Top of Data excerpts
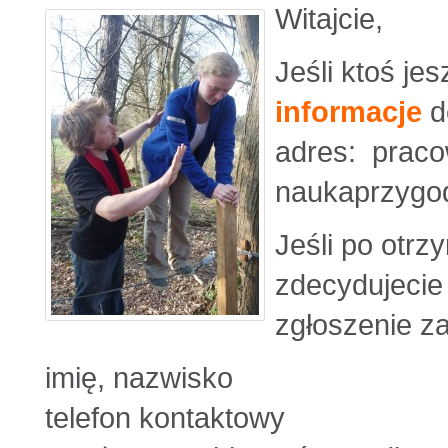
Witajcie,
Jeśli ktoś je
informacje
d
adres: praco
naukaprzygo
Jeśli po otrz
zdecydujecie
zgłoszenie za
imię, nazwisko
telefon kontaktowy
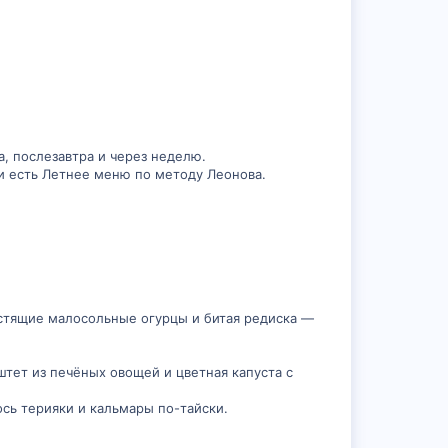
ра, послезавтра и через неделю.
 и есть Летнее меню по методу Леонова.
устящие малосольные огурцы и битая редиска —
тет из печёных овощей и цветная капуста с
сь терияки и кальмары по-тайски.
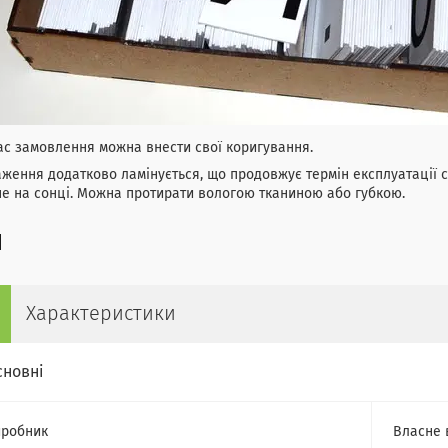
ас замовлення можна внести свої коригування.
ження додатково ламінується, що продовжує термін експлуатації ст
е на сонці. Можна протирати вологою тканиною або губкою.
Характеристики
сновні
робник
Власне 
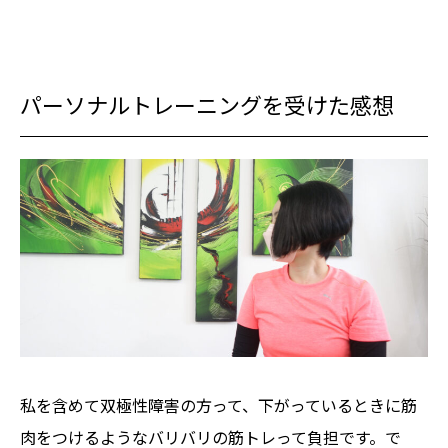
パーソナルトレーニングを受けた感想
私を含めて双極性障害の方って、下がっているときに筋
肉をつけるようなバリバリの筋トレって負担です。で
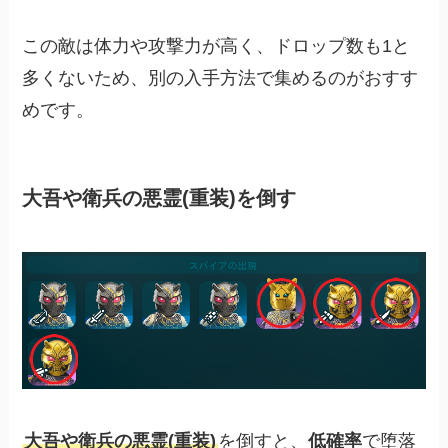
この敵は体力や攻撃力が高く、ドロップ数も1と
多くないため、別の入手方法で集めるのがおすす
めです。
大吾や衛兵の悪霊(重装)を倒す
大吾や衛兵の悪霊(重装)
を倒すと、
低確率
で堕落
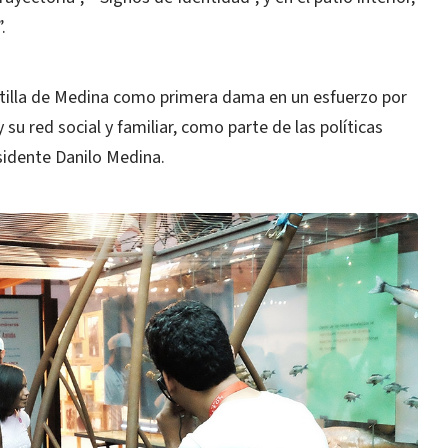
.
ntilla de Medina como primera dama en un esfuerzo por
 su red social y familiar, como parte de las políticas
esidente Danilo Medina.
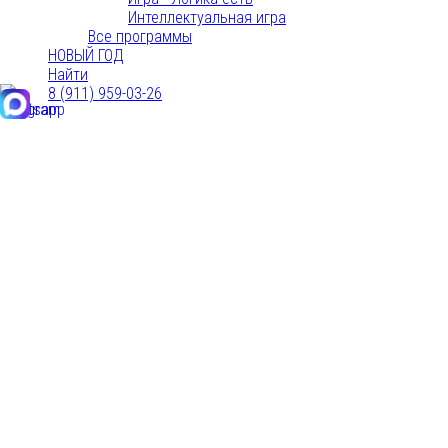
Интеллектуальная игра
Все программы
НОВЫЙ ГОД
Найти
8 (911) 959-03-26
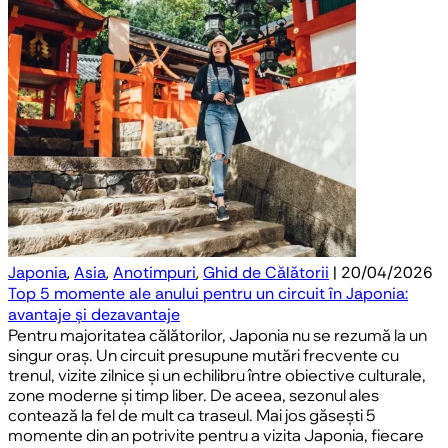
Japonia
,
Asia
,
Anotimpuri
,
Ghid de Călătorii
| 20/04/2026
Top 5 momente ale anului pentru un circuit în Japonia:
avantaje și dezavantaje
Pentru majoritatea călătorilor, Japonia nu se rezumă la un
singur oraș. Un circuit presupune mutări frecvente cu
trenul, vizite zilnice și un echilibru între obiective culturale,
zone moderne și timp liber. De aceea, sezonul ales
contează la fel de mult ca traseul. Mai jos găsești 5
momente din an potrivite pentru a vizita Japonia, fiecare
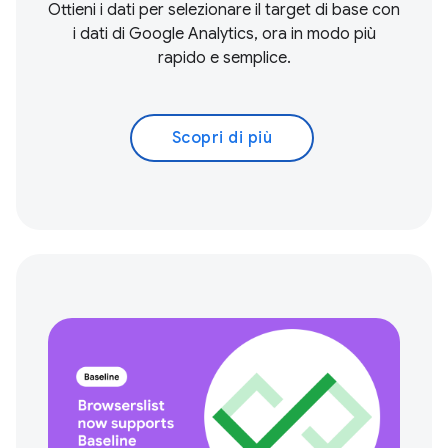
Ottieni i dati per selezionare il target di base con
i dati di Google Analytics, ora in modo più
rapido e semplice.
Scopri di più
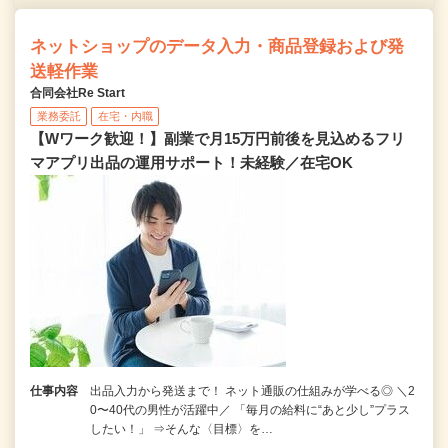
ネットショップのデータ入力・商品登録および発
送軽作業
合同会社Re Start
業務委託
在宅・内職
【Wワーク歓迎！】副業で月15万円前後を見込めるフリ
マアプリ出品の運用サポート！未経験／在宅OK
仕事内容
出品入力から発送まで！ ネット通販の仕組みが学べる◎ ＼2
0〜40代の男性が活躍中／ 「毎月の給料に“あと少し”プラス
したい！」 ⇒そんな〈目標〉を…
Bottom of Data excerpts
Please write out every line of the listing above exactly, and leave the images behind.

▶ [Answer space]:
Witajcie,
Jeśli ktoś je
informacje
d
adres: praco
naukaprzygo
Jeśli po otrz
zdecydujecie
zgłoszenie za
imię, nazwisko
telefon kontaktowy
ра, послезавтра и через неделю.
 и есть Летнее меню по методу Леонова.
устящие малосольные огурцы и битая редиска —
тет из печёных овощей и цветная капуста с
сь терияки и кальмары по-тайски.
ас замовлення можна внести свої коригування.
ження додатково ламінується, що продовжує термін експлуатації ст
е на сонці. Можна протирати вологою тканиною або губкою.
Характеристики
сновні
робник
Власне 
パーソナルトレーニングを受けた感想
私を含めて双極性障害の方って、下がっているときに筋
肉をつけるようなバリバリの筋トレって負担です。で
この敵は体力や攻撃力が高く、ドロップ数も1と
多くないため、別の入手方法で集めるのがおすす
めです。
大吾や衛兵の悪霊(重装)を倒す
大吾や衛兵の悪霊(重装)
を倒すと、
低確率
で堕落
.
ntilla de Medina como primera dama en un esfuerzo por
 su red social y familiar, como parte de las políticas
esidente Danilo Medina.
Интеллектуальная игра
Все программы
НОВЫЙ ГОД
Найти
8 (911) 959-03-26
Japonia
,
Asia
,
Anotimpuri
,
Ghid de Călătorii
| 20/04/2026
Top 5 momente ale anului pentru un circuit în Japonia:
avantaje și dezavantaje
Pentru majoritatea călătorilor, Japonia nu se rezumă la un
singur oraș. Un circuit presupune mutări frecvente cu
trenul, vizite zilnice și un echilibru între obiective culturale,
zone moderne și timp liber. De aceea, sezonul ales
contează la fel de mult ca traseul. Mai jos găsești 5
momente din an potrivite pentru a vizita Japonia, fiecare
Ottieni i dati per selezionare il target di base con
i dati di Google Analytics, ora in modo più
rapido e semplice.
Scopri di più
ネットショップのデータ入力・商品登録および発
送軽作業
合同会社Re Start
業務委託
在宅・内職
【Wワーク歓迎！】副業で月15万円前後を見込めるフリ
マアプリ出品の運用サポート！未経験／在宅OK
仕事内容
出品入力から発送まで！ ネット通販の仕組みが学べる◎ ＼2
0〜40代の男性が活躍中／ 「毎月の給料に“あと少し”プラス
したい！」 ⇒そんな〈目標〉を…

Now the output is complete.